Two fMRI studies focused on semantic processing of words in ASD and suggested atypical semantic processing or organization. Harris et al. (2006)
demonstrated less activation in Broca's area and increased middle temporal gyrus activation in ASD relative to controls. The ASD group also showed similar activation in Broca's to the semantic and perceptual task, whereas controls had activation in this region only during the semantic task. Subjects indicated whether a visually presented word was positive or negative compared with a case decision of the same words, with similar performance in both groups. Gaffrey et al. (2007)
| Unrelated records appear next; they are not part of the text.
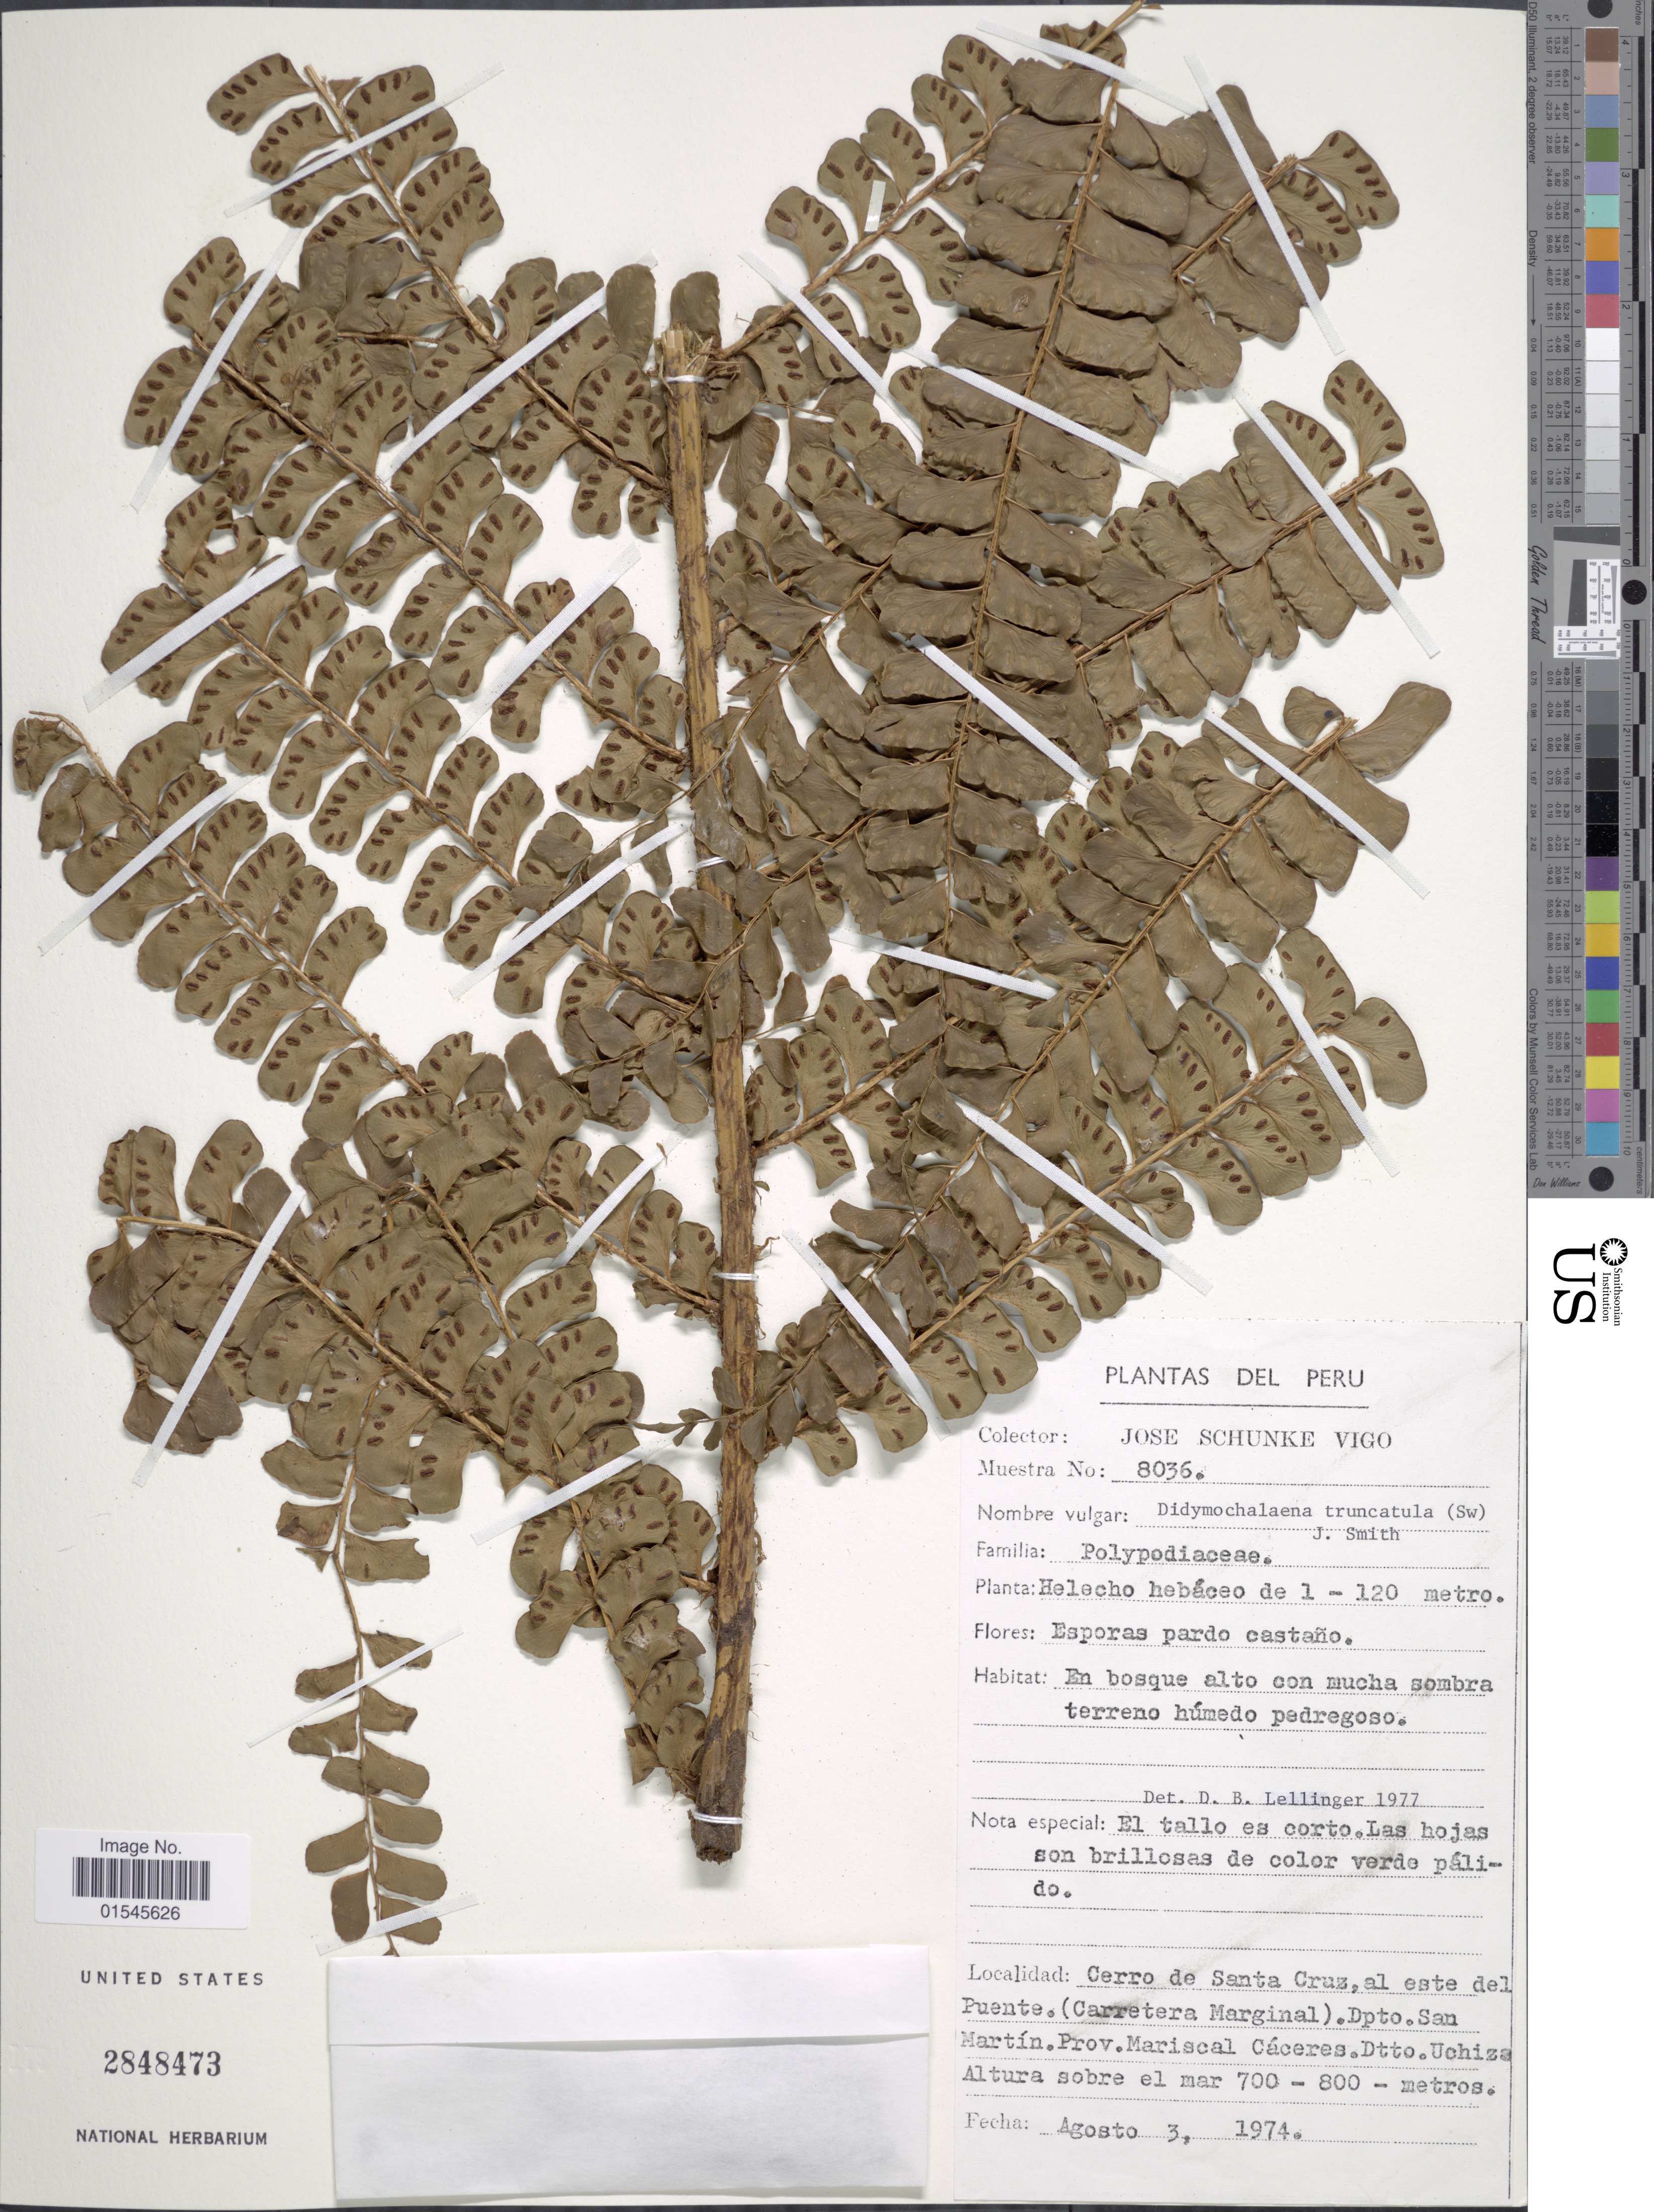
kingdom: Plantae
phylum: Tracheophyta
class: Polypodiopsida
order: Polypodiales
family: Didymochlaenaceae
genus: Didymochlaena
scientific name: Didymochlaena truncatula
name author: (Sw.) J. Sm.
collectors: J. Schunke Vigo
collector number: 8036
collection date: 1974-08-03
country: Peru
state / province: San Martín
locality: Cerro de Santa Cruz, al este del Puente. (Carretera Marginal) Dpto San Martín. Prov. Mariscal Cáceres. Dtto Uchiza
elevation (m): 700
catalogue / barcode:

had subjects determine whether visually presented words belonged to a given category and contrasted this with subjects indicating whether a specified letter occurred in letter strings. The control group was more accurate than the ASD group for the category task. The ASD group compared to controls had increased extrastriate visual cortex activation, which corresponded to increased errors on the semantic task. ASD individuals also had smaller activation clusters than controls in left inferior frontal regions, however, direct group comparisons did not reveal this difference.
The purpose of this study was to investigate semantic processing in adolescents with ASD and typically developing adolescents, utilizing fMRI. We used a visually presented response-naming task (Bookheimer et al., 1997
). Almost no previous semantic fMRI tasks in ASD have involved language production and to our knowledge, this is the only study that has used a semantic task involving semantic integration and word generation. We chose a task that each individual could easily and accurately perform so that differences in activation between the groups could not be attributed to differences in performance levels (Bookheimer, 2000
). fMRI semantic studies have been performed mainly in adults. To our knowledge, this is the first study to examine language activation patterns in ASD adolescents as young as 11 years old. Broca's and Wernicke's areas play key roles in semantic functions (for reviews, Bookheimer, 2002
; Foundas, 2001
; Vigneau et al., 2006
). In addition, functional neuroimaging studies in ASD have demonstrated differences in these regions during semantic tasks, with several studies reporting decreased Broca's activation (Gaffrey et al., 2007
; Harris et al., 2006
; Just et al., 2004
; Kana et al., 2006
) and some finding increased Wernicke's area activation (Harris et al., 2006
; Just et al., 2004
). We therefore hypothesized that ASD individuals would have decreased left frontal language activation and increased activation of left temporal language regions. These prior studies, however, did not involve language generation, which relies heavily on Broca's area; so alternatively, we might not expect to find group differences in Broca's activation with this task. Behavioral and imaging studies have suggested different semantic organization or strategies in semantic processing. Based on these findings, we predicted that the ASD group compared to typically developing adolescents would rely on different cortical areas during the semantic task.